Momen tersebut terjadi ketika Prabowo menyapa para tamu undangan yang hadir dalam acara tersebut. Selain dihadiri oleh menteri dan kepala lembaga Kabinet Merah Putih, dalam acara tersebut juga dihadiri perwakilan duta besar.  Duta besar negara yang hadir di antaranya Turki, Mesir, Qatar, Kuwait, Sudan, Syria, Yaman, dan Palestina. 

Setelah menyapa Duta Besar Palestina untuk Indonesia, Abdalfatah A.K. Al-Sattari, Prabowo lalu meneriakkan “free Palestine”. Abdalfatah lalu menghampiri Prabowo yang tengah berada di atas podium dan memberikannya kufiya. 

“Free Palestine, free Palestine, free Palestine,” kata Prabowo seperti disiarkan dalam akun YouTube Sekretariat Presiden.

Dalam pidatonya, Prabowo menyatakan teringat akan nasib warga Palestina. Di sisi lain, ia merasa miris karena seperti tidak berdaya untuk membantu.

“Mereka dibantai, mereka dibom, mereka diserang terus-menerus. Dan kita seolah-olah kurang berdaya untuk membantu mereka,” kata Prabowo.

Dalam acara tersebut, Prabowo lalu mengingatkan bagi golongan kiai, ulama, juga pendidik di institusi keagamaan seperti Gontor agar membangun bangsa Indonesia menjadi bangsa yang kuat.

“Kehendak untuk membangun bangsa Indonesia yang kuat. Karena bangsa yang tidak kuat itu akan diinjak-injak oleh bangsa-bangsa lain,” kata dia.

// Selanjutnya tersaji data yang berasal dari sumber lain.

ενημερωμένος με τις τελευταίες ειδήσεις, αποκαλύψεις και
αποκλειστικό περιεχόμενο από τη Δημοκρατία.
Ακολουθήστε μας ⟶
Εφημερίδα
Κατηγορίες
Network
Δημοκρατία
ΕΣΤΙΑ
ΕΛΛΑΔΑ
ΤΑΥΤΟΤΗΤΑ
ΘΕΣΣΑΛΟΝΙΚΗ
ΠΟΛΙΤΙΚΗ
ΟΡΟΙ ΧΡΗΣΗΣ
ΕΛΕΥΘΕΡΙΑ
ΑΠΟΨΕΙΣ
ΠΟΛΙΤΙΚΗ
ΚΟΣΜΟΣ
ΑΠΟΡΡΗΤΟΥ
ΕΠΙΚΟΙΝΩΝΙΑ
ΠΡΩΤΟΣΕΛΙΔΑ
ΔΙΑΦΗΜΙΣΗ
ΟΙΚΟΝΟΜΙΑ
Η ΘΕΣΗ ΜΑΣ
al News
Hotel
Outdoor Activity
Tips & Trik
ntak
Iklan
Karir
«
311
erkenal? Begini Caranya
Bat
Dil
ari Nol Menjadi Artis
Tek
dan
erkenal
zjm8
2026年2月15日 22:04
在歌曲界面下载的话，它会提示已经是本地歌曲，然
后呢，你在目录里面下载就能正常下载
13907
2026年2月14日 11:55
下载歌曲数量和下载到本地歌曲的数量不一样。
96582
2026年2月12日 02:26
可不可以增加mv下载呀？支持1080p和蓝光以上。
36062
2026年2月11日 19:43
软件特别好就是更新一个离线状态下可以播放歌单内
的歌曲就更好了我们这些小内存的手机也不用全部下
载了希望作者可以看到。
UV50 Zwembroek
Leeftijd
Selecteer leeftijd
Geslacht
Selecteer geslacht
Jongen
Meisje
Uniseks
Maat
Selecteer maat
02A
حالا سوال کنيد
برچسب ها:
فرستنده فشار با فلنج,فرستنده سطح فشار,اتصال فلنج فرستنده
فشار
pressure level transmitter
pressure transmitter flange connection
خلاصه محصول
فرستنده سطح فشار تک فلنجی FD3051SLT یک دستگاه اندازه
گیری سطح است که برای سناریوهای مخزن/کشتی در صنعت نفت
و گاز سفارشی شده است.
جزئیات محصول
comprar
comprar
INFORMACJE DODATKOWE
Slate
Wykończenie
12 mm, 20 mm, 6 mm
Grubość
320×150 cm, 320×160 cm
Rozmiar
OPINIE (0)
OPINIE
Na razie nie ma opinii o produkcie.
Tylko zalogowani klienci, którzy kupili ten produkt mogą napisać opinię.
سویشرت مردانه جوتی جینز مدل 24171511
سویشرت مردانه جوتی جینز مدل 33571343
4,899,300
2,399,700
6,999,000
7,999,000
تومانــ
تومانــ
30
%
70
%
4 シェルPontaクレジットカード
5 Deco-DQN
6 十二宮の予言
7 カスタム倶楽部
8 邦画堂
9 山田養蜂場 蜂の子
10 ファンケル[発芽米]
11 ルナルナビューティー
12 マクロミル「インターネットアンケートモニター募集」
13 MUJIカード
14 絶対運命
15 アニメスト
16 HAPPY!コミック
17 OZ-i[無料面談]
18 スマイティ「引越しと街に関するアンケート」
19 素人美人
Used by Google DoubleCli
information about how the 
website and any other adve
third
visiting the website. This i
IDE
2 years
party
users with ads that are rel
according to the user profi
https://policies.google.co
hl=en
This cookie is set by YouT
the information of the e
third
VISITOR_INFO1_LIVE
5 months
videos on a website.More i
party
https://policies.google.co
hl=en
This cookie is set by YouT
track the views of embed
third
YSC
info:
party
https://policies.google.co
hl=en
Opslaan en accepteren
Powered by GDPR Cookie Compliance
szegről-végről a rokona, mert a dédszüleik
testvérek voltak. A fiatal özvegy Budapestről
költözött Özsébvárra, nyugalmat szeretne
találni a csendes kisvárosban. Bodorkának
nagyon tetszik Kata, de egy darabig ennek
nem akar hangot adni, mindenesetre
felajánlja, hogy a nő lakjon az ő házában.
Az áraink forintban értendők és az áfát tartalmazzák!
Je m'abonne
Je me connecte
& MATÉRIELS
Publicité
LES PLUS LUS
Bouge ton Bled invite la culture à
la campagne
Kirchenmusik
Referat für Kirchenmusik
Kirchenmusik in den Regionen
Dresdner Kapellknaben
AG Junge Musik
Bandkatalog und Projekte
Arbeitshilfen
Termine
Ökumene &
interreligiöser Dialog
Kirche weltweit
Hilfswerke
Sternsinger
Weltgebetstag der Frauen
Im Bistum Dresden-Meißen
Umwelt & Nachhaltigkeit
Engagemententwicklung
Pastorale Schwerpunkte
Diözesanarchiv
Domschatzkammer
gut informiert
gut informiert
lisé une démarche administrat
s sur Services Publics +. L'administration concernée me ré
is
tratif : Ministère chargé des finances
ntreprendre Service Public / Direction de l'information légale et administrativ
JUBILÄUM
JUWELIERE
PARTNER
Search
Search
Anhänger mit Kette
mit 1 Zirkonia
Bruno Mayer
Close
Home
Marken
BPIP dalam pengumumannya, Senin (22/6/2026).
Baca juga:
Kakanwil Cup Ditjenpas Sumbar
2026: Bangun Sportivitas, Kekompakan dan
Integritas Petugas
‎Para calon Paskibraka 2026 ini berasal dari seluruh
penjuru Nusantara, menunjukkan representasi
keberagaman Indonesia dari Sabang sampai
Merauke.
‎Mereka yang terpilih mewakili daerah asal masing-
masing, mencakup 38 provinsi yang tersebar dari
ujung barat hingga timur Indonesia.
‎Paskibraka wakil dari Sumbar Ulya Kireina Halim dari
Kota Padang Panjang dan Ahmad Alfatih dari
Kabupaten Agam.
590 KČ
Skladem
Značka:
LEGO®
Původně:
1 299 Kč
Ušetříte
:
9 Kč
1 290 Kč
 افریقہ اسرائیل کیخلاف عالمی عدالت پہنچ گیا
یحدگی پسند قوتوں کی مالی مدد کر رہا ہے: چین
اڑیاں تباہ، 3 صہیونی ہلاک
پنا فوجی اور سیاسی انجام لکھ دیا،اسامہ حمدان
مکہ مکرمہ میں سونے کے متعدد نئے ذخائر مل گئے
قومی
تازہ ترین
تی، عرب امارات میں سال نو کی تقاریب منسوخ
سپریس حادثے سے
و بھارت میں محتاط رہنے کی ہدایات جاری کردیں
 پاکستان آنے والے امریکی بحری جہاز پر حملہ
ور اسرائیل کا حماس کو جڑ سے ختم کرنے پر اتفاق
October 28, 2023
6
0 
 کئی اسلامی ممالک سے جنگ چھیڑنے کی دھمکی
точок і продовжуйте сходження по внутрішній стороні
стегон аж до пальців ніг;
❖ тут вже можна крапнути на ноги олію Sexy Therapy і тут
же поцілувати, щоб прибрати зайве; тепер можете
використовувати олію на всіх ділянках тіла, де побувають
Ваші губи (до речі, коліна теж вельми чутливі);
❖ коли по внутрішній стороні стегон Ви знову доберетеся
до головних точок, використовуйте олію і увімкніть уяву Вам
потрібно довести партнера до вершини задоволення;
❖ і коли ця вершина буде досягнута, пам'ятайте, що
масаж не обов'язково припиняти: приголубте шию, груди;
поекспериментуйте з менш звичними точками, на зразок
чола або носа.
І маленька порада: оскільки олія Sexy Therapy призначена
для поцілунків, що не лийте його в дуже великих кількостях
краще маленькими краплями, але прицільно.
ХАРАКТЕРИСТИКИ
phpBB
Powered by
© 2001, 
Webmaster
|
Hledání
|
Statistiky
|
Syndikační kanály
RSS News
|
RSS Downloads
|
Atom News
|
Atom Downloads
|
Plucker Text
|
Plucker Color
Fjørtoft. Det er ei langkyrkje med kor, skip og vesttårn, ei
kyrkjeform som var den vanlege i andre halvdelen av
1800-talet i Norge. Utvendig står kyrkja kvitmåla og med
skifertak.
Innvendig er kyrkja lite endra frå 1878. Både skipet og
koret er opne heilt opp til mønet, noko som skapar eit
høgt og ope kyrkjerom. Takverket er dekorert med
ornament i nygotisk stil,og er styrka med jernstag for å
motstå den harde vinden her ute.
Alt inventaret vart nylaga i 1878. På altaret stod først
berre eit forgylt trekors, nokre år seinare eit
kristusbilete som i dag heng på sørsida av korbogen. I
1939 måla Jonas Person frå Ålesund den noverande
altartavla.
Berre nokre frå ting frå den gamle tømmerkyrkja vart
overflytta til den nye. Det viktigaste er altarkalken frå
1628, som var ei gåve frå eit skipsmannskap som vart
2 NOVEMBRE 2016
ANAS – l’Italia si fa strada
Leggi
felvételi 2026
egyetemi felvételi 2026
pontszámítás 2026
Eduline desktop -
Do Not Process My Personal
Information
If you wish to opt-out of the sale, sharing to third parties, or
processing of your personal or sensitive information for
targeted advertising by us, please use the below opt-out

Prabowo juga mengatakan, jika ingin membangun sejarah, maka perlu pula belajar dari sejarah. Ia mengingatkan pentingnya jujur kepada diri sendiri untuk melihat kelemahan yang dimiliki. 

“Ini pahit, tapi kita harus berani mengakui, dan kita harus belajar dari situ, dan kita harus bertekad jangan sekali-sekali kita akan dijajah kembali oleh siapa pun.” kata Prabowo. 

Prabowo pun menegaskan, perlunya membangun bangsa yang kuat agar Indonesia bisa membantu bangsa lainnya yang dilanda kesulitan.